Interpretive Summary: Understanding the structural organization of genes is one of the most essential components of the Plant Genome research. Such structural details, including the DNA sequences, are essential because they provide clues to structure - function relationship, and potential basis for their precise regulation at appropriate time and space in the plant. Here we describe the results of collaborative research done by scientists at the ARS, Crop Genetics & Environmental Research Unit, University of Florida, Gainesville, FL, and Institut de Biotechnologie des Plantes, Orsay, France. Briefly, we describe the first molecular architecture of two invertase genes in maize. The two genes encode two separate forms of the enzyme invertases that are associated with plant cell walls and are essential for breakdown of sucrose to simple sugars - a critical step in the normal utilization of photosynthesized sucrose. For example, our previous ARS research has shown that a loss of one of these two invertases in a developing seed by mutation leads to a reduction of ~ 75% of the total seed weight. Thus, the molecular knowledge obtained in this study provides us the essential genetic tool kit to better understand how to modify these genes to attain greater productivity.

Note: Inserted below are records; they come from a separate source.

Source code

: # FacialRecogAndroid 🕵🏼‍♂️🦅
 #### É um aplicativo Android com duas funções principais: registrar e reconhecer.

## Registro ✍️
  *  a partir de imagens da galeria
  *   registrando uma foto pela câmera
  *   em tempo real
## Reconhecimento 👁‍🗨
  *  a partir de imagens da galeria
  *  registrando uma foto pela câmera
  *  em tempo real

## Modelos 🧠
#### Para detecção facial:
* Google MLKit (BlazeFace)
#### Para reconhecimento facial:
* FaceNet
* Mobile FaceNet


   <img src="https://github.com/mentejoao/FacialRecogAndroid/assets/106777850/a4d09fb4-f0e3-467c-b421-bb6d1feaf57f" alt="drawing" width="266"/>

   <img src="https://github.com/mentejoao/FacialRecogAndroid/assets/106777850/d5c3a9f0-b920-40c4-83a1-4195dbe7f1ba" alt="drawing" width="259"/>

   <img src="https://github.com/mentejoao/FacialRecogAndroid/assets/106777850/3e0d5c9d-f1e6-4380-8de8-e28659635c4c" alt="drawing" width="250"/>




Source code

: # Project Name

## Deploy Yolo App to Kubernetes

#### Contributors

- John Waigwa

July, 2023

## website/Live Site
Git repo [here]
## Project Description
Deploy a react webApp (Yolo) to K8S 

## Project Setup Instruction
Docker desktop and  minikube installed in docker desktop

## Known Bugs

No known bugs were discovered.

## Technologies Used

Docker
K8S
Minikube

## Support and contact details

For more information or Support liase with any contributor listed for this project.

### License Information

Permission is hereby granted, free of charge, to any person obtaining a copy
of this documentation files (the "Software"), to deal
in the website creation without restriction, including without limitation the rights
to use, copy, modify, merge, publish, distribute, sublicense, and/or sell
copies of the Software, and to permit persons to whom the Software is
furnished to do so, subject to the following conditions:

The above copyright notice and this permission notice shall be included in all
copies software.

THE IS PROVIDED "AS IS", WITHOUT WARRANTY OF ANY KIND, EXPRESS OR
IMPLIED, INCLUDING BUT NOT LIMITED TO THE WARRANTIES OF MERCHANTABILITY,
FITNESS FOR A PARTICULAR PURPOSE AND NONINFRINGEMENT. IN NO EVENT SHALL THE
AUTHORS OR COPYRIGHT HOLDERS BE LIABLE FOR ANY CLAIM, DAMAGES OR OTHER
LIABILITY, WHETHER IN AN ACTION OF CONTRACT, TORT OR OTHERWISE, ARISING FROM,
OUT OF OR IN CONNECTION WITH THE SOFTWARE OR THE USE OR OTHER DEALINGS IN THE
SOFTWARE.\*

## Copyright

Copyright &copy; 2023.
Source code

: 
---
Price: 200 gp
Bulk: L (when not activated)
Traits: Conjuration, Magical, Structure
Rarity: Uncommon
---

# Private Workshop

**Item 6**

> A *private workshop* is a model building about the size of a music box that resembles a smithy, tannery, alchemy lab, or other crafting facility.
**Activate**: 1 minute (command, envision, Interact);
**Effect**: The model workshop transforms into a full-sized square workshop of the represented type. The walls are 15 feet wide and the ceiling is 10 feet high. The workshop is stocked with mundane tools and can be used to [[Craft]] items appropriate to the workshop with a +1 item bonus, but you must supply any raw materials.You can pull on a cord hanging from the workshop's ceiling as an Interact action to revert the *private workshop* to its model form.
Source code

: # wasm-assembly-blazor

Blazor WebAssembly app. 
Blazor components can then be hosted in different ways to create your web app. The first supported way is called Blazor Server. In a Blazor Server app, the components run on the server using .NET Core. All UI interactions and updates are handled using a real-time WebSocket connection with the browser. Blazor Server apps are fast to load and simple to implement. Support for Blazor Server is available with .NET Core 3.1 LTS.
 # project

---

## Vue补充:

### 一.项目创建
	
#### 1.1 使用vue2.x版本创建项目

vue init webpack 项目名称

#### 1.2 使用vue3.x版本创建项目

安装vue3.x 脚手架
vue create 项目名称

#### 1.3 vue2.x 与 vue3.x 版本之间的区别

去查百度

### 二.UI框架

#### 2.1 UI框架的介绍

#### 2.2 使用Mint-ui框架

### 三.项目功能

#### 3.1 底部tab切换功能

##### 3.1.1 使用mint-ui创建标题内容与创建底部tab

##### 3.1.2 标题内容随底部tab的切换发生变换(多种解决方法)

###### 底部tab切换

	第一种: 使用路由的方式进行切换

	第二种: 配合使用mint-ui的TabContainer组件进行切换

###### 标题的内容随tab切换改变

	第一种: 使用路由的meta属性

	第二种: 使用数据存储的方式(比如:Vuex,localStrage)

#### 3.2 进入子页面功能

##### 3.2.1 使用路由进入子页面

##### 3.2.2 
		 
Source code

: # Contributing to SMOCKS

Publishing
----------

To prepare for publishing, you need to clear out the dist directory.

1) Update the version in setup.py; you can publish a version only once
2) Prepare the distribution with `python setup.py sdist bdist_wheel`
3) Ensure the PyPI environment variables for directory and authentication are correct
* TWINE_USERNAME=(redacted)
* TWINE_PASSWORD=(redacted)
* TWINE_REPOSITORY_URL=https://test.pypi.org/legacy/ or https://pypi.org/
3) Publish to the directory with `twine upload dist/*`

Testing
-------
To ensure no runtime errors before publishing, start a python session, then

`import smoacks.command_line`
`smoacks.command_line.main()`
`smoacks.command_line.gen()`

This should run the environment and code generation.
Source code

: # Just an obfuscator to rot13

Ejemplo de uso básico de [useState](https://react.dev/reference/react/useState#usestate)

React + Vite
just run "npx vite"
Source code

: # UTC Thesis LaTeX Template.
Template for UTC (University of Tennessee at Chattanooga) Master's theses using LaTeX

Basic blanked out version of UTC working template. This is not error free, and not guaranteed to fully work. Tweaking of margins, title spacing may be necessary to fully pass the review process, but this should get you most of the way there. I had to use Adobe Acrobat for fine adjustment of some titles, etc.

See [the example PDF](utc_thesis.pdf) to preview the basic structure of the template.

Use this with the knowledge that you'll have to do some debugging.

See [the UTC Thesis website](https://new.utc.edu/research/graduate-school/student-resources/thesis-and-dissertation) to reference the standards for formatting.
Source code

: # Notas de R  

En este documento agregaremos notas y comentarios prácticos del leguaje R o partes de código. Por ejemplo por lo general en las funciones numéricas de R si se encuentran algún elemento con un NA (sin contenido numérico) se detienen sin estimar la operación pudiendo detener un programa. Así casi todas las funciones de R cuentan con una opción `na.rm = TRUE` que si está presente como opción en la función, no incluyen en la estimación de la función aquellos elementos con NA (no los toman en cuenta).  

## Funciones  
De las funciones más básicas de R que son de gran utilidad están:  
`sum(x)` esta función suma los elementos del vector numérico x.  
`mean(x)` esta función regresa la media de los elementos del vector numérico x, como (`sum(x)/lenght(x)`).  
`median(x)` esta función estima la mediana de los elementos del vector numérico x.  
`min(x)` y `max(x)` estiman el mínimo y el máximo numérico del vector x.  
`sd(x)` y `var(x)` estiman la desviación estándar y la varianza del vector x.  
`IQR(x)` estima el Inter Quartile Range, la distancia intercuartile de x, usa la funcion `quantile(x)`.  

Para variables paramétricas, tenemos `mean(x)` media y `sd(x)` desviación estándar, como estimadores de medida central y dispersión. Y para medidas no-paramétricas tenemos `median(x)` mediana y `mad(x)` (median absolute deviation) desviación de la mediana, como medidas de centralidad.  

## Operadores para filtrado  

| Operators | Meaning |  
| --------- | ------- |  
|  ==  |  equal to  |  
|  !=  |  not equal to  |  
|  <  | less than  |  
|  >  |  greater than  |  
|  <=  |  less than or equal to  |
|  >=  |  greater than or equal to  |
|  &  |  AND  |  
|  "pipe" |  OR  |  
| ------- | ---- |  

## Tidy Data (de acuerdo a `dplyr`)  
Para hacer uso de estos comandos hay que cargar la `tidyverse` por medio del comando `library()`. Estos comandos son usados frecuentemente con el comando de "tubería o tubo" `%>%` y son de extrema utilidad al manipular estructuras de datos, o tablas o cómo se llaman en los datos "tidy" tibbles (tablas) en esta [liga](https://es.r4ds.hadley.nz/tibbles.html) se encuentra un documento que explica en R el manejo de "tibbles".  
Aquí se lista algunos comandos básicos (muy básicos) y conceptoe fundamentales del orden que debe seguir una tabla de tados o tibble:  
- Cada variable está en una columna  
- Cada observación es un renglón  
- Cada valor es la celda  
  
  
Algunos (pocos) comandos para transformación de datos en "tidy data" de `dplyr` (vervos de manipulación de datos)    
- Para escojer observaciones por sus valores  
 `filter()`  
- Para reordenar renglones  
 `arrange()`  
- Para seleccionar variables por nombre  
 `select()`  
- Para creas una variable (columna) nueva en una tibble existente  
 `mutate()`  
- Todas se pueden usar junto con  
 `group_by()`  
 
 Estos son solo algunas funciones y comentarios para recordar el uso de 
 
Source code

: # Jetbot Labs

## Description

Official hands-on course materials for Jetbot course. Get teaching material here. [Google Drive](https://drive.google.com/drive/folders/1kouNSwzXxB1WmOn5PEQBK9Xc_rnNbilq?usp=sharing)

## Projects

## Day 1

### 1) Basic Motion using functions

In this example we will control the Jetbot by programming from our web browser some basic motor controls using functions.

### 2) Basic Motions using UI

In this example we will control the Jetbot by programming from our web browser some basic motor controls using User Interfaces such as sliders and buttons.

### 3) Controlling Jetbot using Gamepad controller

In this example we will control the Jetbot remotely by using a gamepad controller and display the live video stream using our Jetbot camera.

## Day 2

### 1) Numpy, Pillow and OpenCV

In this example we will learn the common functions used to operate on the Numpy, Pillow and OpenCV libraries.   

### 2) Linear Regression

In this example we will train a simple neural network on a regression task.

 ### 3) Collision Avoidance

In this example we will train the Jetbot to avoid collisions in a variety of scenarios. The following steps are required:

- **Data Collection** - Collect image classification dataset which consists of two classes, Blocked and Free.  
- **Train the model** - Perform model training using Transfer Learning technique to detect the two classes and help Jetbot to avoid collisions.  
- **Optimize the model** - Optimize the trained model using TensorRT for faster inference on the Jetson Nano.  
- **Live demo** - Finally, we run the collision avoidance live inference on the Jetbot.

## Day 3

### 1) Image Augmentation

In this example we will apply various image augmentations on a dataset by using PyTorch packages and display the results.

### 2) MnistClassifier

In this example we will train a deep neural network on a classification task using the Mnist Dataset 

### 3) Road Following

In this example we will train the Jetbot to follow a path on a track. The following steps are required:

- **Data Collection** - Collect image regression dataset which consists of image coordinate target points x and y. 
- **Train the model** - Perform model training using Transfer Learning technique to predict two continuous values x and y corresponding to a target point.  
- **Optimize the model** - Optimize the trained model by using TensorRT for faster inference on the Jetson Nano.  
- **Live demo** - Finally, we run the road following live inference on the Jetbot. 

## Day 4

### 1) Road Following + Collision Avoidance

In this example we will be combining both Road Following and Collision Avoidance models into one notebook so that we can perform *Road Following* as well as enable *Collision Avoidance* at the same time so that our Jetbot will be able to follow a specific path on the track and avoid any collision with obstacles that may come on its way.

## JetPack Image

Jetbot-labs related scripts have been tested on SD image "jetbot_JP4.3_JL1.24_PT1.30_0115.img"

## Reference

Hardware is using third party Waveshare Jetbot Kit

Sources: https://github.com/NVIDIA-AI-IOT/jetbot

Technical Abstract: Acid invertases are glycoproteins that catalyze the hydrolysis of sucrose to glucose and fructose and are associated with metabolic sink tissues in a variety of plant species. Acid invertases are divided into cell wall-bound invertases (INCW) and soluble invertases based on their location in the cell. We describe here the isolation and characterization of two cell wall invertase cDNA (Incw1 and Incw2) and genomic (respectively, pC3 and pC1 clones. Both pC3 and pC1 genomic clones have six introns and seven exons typical of most other acid invertase genes. Since the deduced amino acid sequence of Incw1 and Incw2 cDNA clones are more similar to several cell wall invertases from other species than they are to maize soluble invertase; we conclude Incw1 and Incw2 represent cell wall-bound invertases. Incw1 mRNA is present in cell suspension culture, etiolated shoots, roots and, at much reduced steady state levels, in developing endosperm. In contrast, Incw2 mRNA is present in developing endosperm, but lacking in the miniature-1(mn1-1) seed mutant endosperm, and etiolated shoots. In situ hybridization studies show that the Incw2 mRNA is confined to the basal endosperm transfer cells in a developing kernel.